[Exercise brief] The finished copy should match every record exactly and contain no pictures.

[Excerpted records]
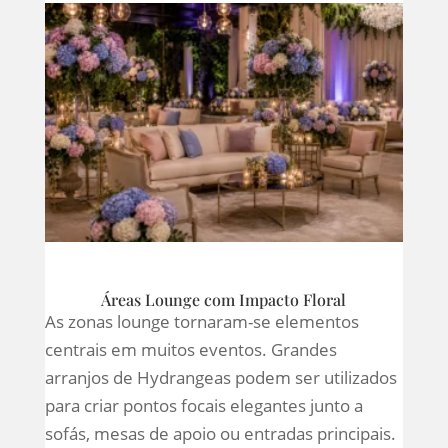
Áreas Lounge com Impacto Floral
As zonas lounge tornaram-se elementos
centrais em muitos eventos. Grandes
arranjos de Hydrangeas podem ser utilizados
para criar pontos focais elegantes junto a
sofás, mesas de apoio ou entradas principais.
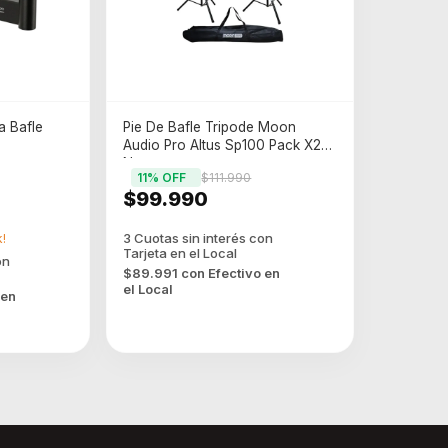
a Bafle
Pie De Bafle Tripode Moon
Audio Pro Altus Sp100 Pack X2
Negro
11
% OFF
$111.990
$99.990
!
$89.991
con
Efectivo en
el Local
 en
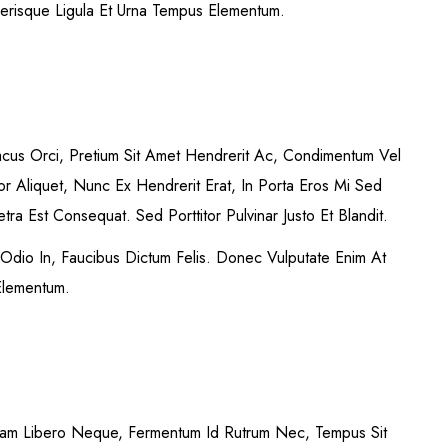
elerisque Ligula Et Urna Tempus Elementum.
acus Orci, Pretium Sit Amet Hendrerit Ac, Condimentum Vel
or Aliquet, Nunc Ex Hendrerit Erat, In Porta Eros Mi Sed
 Est Consequat. Sed Porttitor Pulvinar Justo Et Blandit.
 Odio In, Faucibus Dictum Felis. Donec Vulputate Enim At
 Elementum.
 Nam Libero Neque, Fermentum Id Rutrum Nec, Tempus Sit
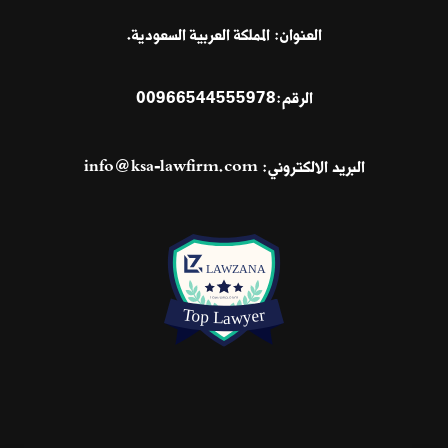
العنوان: المملكة العربية السعودية.
الرقم:
00966544555978
البريد الالكتروني:
info@ksa-lawfirm.com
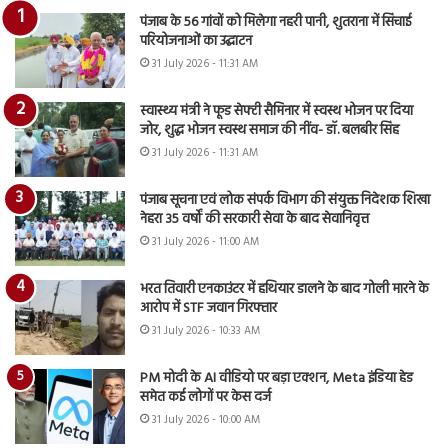
पंजाब के 56 गांवों को मिलेगा नहरी पानी, शुतराना में सिंचाई
परियोजनाओं का उद्घाटन
31 July 2026 - 11:31 AM
स्वास्थ्य मंत्री ने फूड सेफ्टी सैमिनार में स्वस्थ भोजन पर दिया
जोर, शुद्ध भोजन स्वस्थ समाज की नींव- डॉ. बलबीर सिंह
31 July 2026 - 11:31 AM
पंजाब सूचना एवं लोक संपर्क विभाग की संयुक्त निदेशक शिखा
नेहरा 35 वर्षों की सरकारी सेवा के बाद सेवानिवृत्त
31 July 2026 - 11:00 AM
भरत तिवारी एनकाउंटर में हथियार डालने के बाद गोली मारने के
आरोप में STF जवान गिरफ्तार
31 July 2026 - 10:33 AM
PM मोदी के AI वीडियो पर बड़ा एक्शन, Meta इंडिया हेड
समेत कई लोगों पर केस दर्ज
31 July 2026 - 10:00 AM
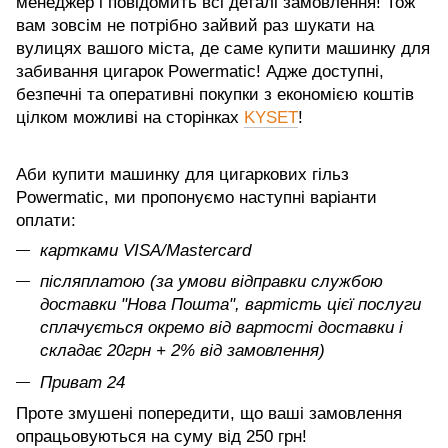
менеджер і повідомить всі деталі замовлення! Тож
вам зовсім не потрібно зайвий раз шукати на
вулицях вашого міста, де саме купити машинку для
забивання цигарок Powermatic! Адже доступні,
безпечні та оперативні покупки з економією коштів
цілком можливі на сторінках
KYSET
!
Аби купити машинку для цигаркових гільз
Powermatic, ми пропонуємо наступні варіанти
оплати:
картками VISA/Mastercard
післяплатою (за умови відправки службою
доставки "Нова Пошта", вартість цієї послуги
сплачується окремо від вартості доставки і
складає 20грн + 2% від замовлення)
Приват 24
Проте змушені попередити, що ваші замовлення
опрацьовуються на суму від 250 грн!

[Answer box]
Áreas Lounge com Impacto Floral
As zonas lounge tornaram-se elementos
centrais em muitos eventos. Grandes
arranjos de Hydrangeas podem ser utilizados
para criar pontos focais elegantes junto a
sofás, mesas de apoio ou entradas principais.
a Bafle
Pie De Bafle Tripode Moon
Audio Pro Altus Sp100 Pack X2
Negro
11
% OFF
$111.990
$99.990
!
$89.991
con
Efectivo en
el Local
 en
elerisque Ligula Et Urna Tempus Elementum.
acus Orci, Pretium Sit Amet Hendrerit Ac, Condimentum Vel
or Aliquet, Nunc Ex Hendrerit Erat, In Porta Eros Mi Sed
 Est Consequat. Sed Porttitor Pulvinar Justo Et Blandit.
 Odio In, Faucibus Dictum Felis. Donec Vulputate Enim At
 Elementum.
 Nam Libero Neque, Fermentum Id Rutrum Nec, Tempus Sit
العنوان: المملكة العربية السعودية.
الرقم:
00966544555978
البريد الالكتروني:
info@ksa-lawfirm.com
पंजाब के 56 गांवों को मिलेगा नहरी पानी, शुतराना में सिंचाई
परियोजनाओं का उद्घाटन
31 July 2026 - 11:31 AM
स्वास्थ्य मंत्री ने फूड सेफ्टी सैमिनार में स्वस्थ भोजन पर दिया
जोर, शुद्ध भोजन स्वस्थ समाज की नींव- डॉ. बलबीर सिंह
31 July 2026 - 11:31 AM
पंजाब सूचना एवं लोक संपर्क विभाग की संयुक्त निदेशक शिखा
नेहरा 35 वर्षों की सरकारी सेवा के बाद सेवानिवृत्त
31 July 2026 - 11:00 AM
भरत तिवारी एनकाउंटर में हथियार डालने के बाद गोली मारने के
आरोप में STF जवान गिरफ्तार
31 July 2026 - 10:33 AM
PM मोदी के AI वीडियो पर बड़ा एक्शन, Meta इंडिया हेड
समेत कई लोगों पर केस दर्ज
31 July 2026 - 10:00 AM
менеджер і повідомить всі деталі замовлення! Тож
вам зовсім не потрібно зайвий раз шукати на
вулицях вашого міста, де саме купити машинку для
забивання цигарок Powermatic! Адже доступні,
безпечні та оперативні покупки з економією коштів
цілком можливі на сторінках
KYSET
!
Аби купити машинку для цигаркових гільз
Powermatic, ми пропонуємо наступні варіанти
оплати:
картками VISA/Mastercard
післяплатою (за умови відправки службою
доставки "Нова Пошта", вартість цієї послуги
сплачується окремо від вартості доставки і
складає 20грн + 2% від замовлення)
Приват 24
Проте змушені попередити, що ваші замовлення
опрацьовуються на суму від 250 грн!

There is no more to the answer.